2009/07/29

Lessons from Professor Lee

Professor Lee, a renowned, no-nonsense Presidential Consultant in Taiwan, disarmingly reminded us that we’re incapable of effecting meaningful change in the world today. It felt like something of a slap in the face then a kiss of death (then another slap in the face – he said it multiple times) to most of us bright-eyed (U.S.) Americans. At face value was a senile geriatric whose younger dreams were quickly overpowered by some unforeseen obstruction, something like the sudden loss of an immediate family member or an undeserved company release. I could see the elicited shock and subsequent disbelief from many of my peers. Digging deeper, though, is the same wisdom that I’ve experienced from my closest mentors, including my own mother. It’s the classic terrestrial battle between man and nature: can he master his destiny, or will a tree hit him into the ground first? Mr. Lee, of course, believes the latter. It’s not that foolish hope inevitably results in failure, but that it takes a village to raze a forest. Certainly, the Margaret Meads of the world will contest that protests begin with one, and revolutions begin with only a few more. I don’t think anyone can deny, though, that regardless of the idolatry that follows singular, albeit exceptional, examples (Martin Luther King, Jr., Mother Teresa, etc.), it takes an army to spread – and sustain – adoration.

Moreover, Mr. Lee emphasized that short-term planning and diligence should replace futile advanced-planning. Again, much disgust ensued. After all, we’re Generation Me: we are driven by meaning and perceive that we are entitled to only the world’s best resources to get us there. Anything that steers us off the highway or obstructs our view even a few feet is rejected and terminated immediately.
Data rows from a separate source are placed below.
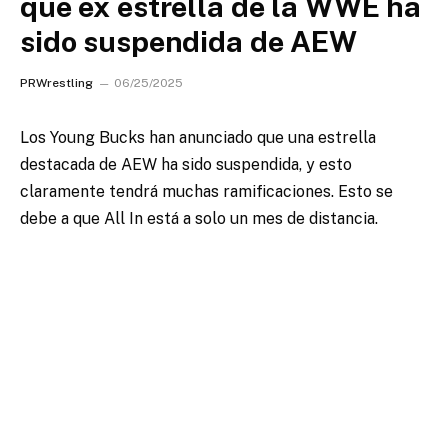
que ex estrella de la WWE ha
sido suspendida de AEW
PRWrestling
06/25/2025
Los Young Bucks han anunciado que una estrella
destacada de AEW ha sido suspendida, y esto
claramente tendrá muchas ramificaciones. Esto se
debe a que All In está a solo un mes de distancia.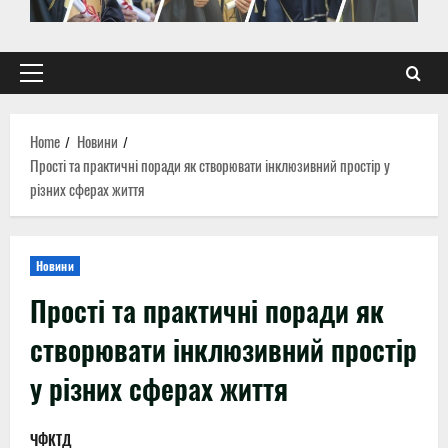
Primary
Menu
Home
Новини
Прості та практичні поради як створювати інклюзивний простір у
різних сферах життя
Новини
Прості та практичні поради як
створювати інклюзивний простір
у різних сферах життя
ЧФКТД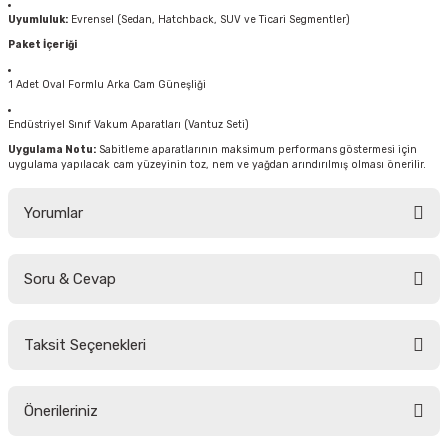
Uyumluluk:
Evrensel (Sedan, Hatchback, SUV ve Ticari Segmentler)
Paket İçeriği
1 Adet Oval Formlu Arka Cam Güneşliği
Endüstriyel Sınıf Vakum Aparatları (Vantuz Seti)
Uygulama Notu:
Sabitleme aparatlarının maksimum performans göstermesi için
uygulama yapılacak cam yüzeyinin toz, nem ve yağdan arındırılmış olması önerilir.
Yorumlar
Soru & Cevap
Bu ürüne ilk yorumu siz yapın!
Taksit Seçenekleri
Yorum Yaz
Ürün hakkında henüz soru sorulmamış.
Önerileriniz
Soru Sor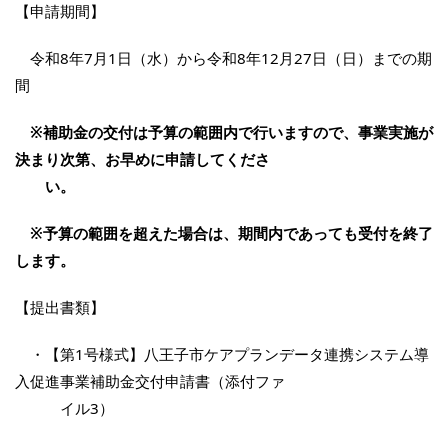
【申請期間】
令和8年7月1日（水）から令和8年12月27日（日）までの期
間
※補助金の交付は予算の範囲内で行いますので、事業実施が
決まり次第、お早めに
申請してくださ
い。
※予算の範囲を超えた場合は、期間内であっても受付を終了
します。
【提出書類】
・【第1号様式】八王子市ケアプランデータ連携システム導
入促進事業補助金交付申請書（添付ファ
イル3）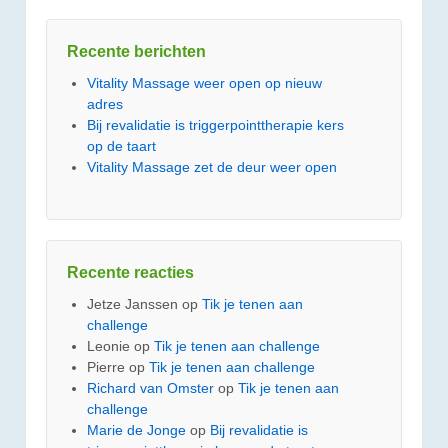
Recente berichten
Vitality Massage weer open op nieuw
adres
Bij revalidatie is triggerpointtherapie kers
op de taart
Vitality Massage zet de deur weer open
Recente reacties
Jetze Janssen
op
Tik je tenen aan
challenge
Leonie
op
Tik je tenen aan challenge
Pierre
op
Tik je tenen aan challenge
Richard van Omster
op
Tik je tenen aan
challenge
Marie de Jonge
op
Bij revalidatie is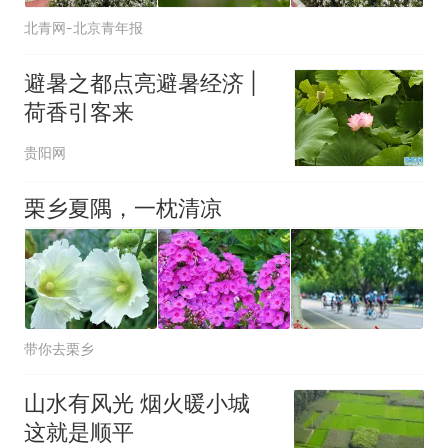
北青网-北京青年报
避暑之都点亮避暑经济 |
荷香引客来
贵阳网
栗乡夏隅，一枕清凉
带你去栗乡
山水有风光 烟火暖小城
这就是顺平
The message here was very clear: life throws us curveballs that we can only finesse by recognition and compromise. And that – in the juncture that separates comfort and change – is where the diligence must be invoked.

To close his remarks, Professor Lee assured us that we mean absolutely nothing to him, that our existence persists only because oxygen-breathing creatures may not have the most difficult time inhabiting in an oxygen-filled planet with plentiful water (for now, for some) and food (again, for now and for some). I’m still picking at his meaning, but based on the positive reactions from others in my group and other allusions made during his lecture, I’m inferring that he sees other things – such as alleviating poverty – as more pressing. I have to agree.

In short, I liked the guy a lot. A whole lot. The breath of fresh air may have hardened a few lungs, but all in all, I appreciated the change (and later, others might appreciate their metamorphoses).